In evaluating requests for exceptions, Strang said the lens he views things through is “appropriate protection for [the public’s] health and safety. He would only review plans if people raise issues about them. Although it’s not his job to inform employees when a a workplace receives an exception, Strang said employers should.
“The expectation would be that the company [receiving the exception] would have the appropriate communications so people are aware and they can understand what protocols are being put in place to keep them safe on the worksite,” he said.
His office reviews many plans and requests and Strang said the response won’t always be perfect.
“I’m not going to get everything I do, of the hundreds of decisions I make every week on this, I will acknowledge that I may not get everything exactly right,” Strang said.
“But I’m always happy to go back and learn from my mistakes and certainly be looking more intensely about how we make sure that we focus only on essential travel into the province where there is no other alternative.”
4 active cases
Nova Scotia reported zero new cases of COVID-19 on Thursday, with four active cases remaining in the province.
The microbiology lab at the QEII Health Sciences Centre completed 398 tests on Wednesday and continues to operate 24 hours a day.
To date, Nova Scotia has had 56,227 negative test results, 1,066 positive cases and 63 deaths caused by the coronavirus.
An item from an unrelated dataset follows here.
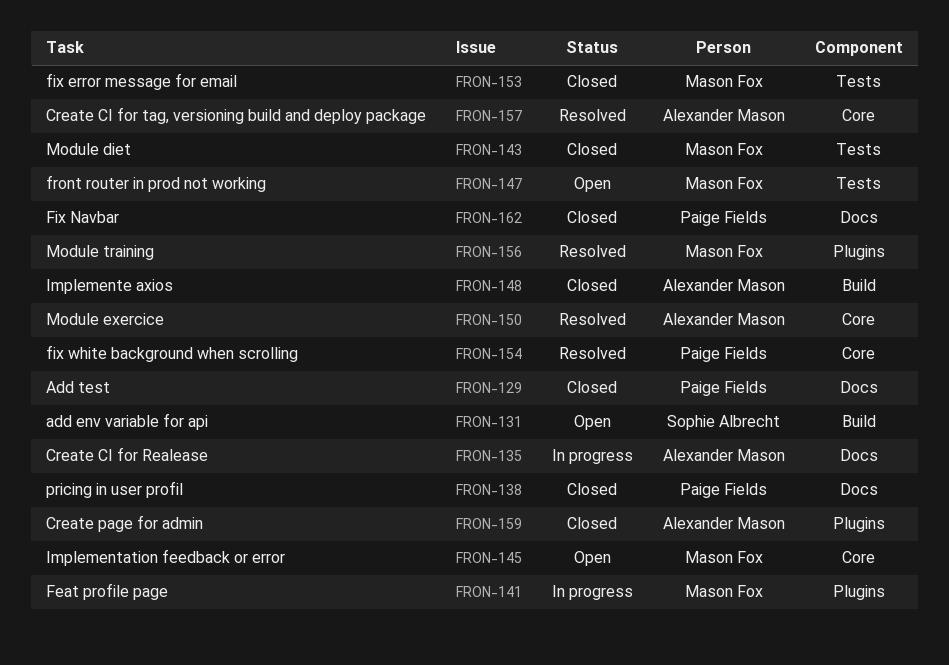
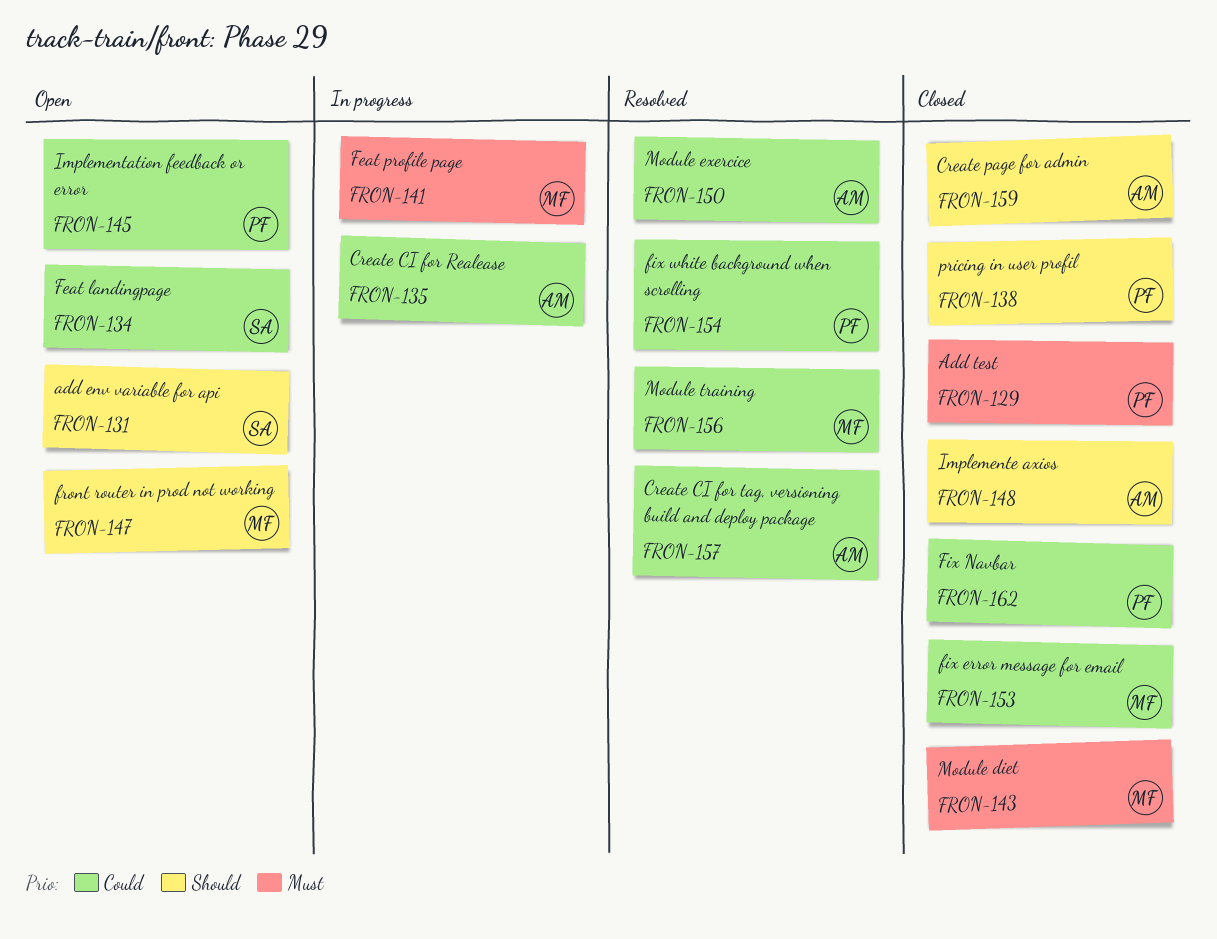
FRON-134: none -> present
FRON-145, owner: Mason Fox -> Paige Fields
One person who previously tested positive for COVID-19 is still in hospital, but the case is now considered resolved.
Proper health and safety protocols
Strang encouraged people to continue washing their hands frequently, keeping surfaces clean and practising proper cough etiquette by coughing into their sleeve or elbow.
He continues to strongly recommend people wear masks when they are in public places where physical distancing isn’t possible and had meetings planned with his federal counterparts Thursday to discuss mask protocol. People should bring a mask with them whenever they leave home, the way they take their keys or wallet, said Strang.
Premier Stephen McNeil said he’s now wearing a mask when he’s indoors in a confined space or someone’s place of work.
“I’ve been out to dinner a couple of times this week [and] I wore a mask into that environment,” he said.
People with one or more of the following COVID-19 symptoms are asked to visit 811’s website:
- Fever (chills, sweats).
- Cough or worsening of a previous cough.
- Sore throat.
- Shortness of breath.
- Muscle aches.
- Nasal congestion/runny nose.
- Hoarse voice.
- Unusual fatigue.
- Loss of sense of smell or taste.
- Red, purple or bluish lesions on the feet, toes or fingers that do not have a clear cause.